# SUPPLIED DATA
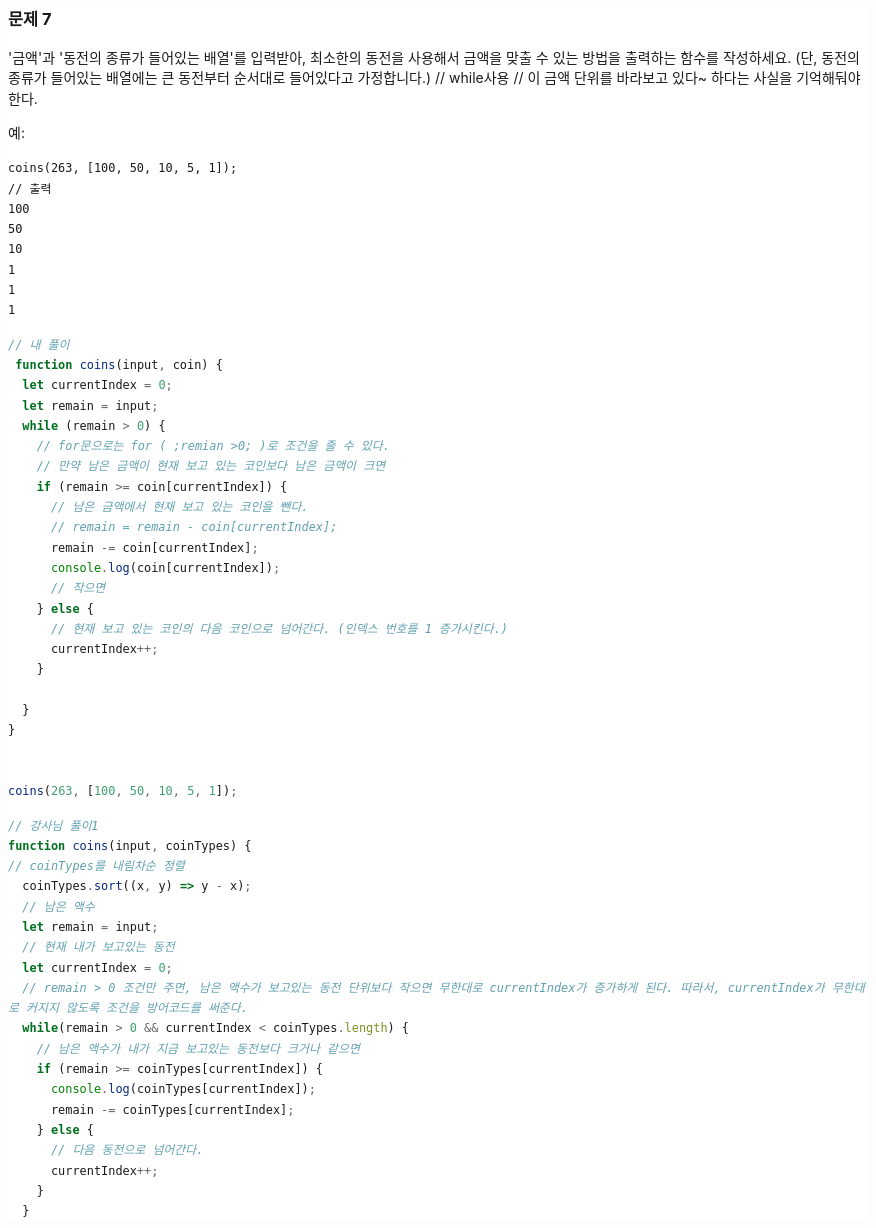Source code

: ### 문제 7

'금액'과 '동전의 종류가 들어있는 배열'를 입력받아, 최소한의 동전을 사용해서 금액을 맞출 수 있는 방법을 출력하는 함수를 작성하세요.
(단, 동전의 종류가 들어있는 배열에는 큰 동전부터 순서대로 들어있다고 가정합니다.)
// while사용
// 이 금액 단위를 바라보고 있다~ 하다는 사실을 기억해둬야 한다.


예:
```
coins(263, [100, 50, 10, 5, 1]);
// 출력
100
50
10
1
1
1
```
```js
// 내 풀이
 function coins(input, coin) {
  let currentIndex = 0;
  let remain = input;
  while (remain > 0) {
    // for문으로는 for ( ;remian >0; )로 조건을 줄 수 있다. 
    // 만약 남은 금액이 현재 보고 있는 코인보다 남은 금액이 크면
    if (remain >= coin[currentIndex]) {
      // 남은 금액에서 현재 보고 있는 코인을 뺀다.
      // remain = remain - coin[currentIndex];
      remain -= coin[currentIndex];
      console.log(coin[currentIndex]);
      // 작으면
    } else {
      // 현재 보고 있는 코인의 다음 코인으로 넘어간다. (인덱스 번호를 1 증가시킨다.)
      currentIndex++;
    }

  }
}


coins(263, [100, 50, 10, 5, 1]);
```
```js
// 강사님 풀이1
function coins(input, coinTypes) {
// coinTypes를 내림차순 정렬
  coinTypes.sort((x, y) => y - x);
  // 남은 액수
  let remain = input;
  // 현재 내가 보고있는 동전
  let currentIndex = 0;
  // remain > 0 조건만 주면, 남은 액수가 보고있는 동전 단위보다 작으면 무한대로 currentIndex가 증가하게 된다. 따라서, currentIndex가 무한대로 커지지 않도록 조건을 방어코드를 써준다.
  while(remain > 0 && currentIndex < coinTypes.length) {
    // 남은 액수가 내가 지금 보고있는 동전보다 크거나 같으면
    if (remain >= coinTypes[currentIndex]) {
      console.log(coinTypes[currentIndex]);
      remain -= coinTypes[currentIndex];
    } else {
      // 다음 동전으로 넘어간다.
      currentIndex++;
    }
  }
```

# WHAT TO WORK ON
An exact copy of all the records is required, with the pictures omitted.

# RESPONSE TO THE EXERCISE
Source code

: ### 문제 7

'금액'과 '동전의 종류가 들어있는 배열'를 입력받아, 최소한의 동전을 사용해서 금액을 맞출 수 있는 방법을 출력하는 함수를 작성하세요.
(단, 동전의 종류가 들어있는 배열에는 큰 동전부터 순서대로 들어있다고 가정합니다.)
// while사용
// 이 금액 단위를 바라보고 있다~ 하다는 사실을 기억해둬야 한다.


예:
```
coins(263, [100, 50, 10, 5, 1]);
// 출력
100
50
10
1
1
1
```
```js
// 내 풀이
 function coins(input, coin) {
  let currentIndex = 0;
  let remain = input;
  while (remain > 0) {
    // for문으로는 for ( ;remian >0; )로 조건을 줄 수 있다. 
    // 만약 남은 금액이 현재 보고 있는 코인보다 남은 금액이 크면
    if (remain >= coin[currentIndex]) {
      // 남은 금액에서 현재 보고 있는 코인을 뺀다.
      // remain = remain - coin[currentIndex];
      remain -= coin[currentIndex];
      console.log(coin[currentIndex]);
      // 작으면
    } else {
      // 현재 보고 있는 코인의 다음 코인으로 넘어간다. (인덱스 번호를 1 증가시킨다.)
      currentIndex++;
    }

  }
}


coins(263, [100, 50, 10, 5, 1]);
```
```js
// 강사님 풀이1
function coins(input, coinTypes) {
// coinTypes를 내림차순 정렬
  coinTypes.sort((x, y) => y - x);
  // 남은 액수
  let remain = input;
  // 현재 내가 보고있는 동전
  let currentIndex = 0;
  // remain > 0 조건만 주면, 남은 액수가 보고있는 동전 단위보다 작으면 무한대로 currentIndex가 증가하게 된다. 따라서, currentIndex가 무한대로 커지지 않도록 조건을 방어코드를 써준다.
  while(remain > 0 && currentIndex < coinTypes.length) {
    // 남은 액수가 내가 지금 보고있는 동전보다 크거나 같으면
    if (remain >= coinTypes[currentIndex]) {
      console.log(coinTypes[currentIndex]);
      remain -= coinTypes[currentIndex];
    } else {
      // 다음 동전으로 넘어간다.
      currentIndex++;
    }
  }
```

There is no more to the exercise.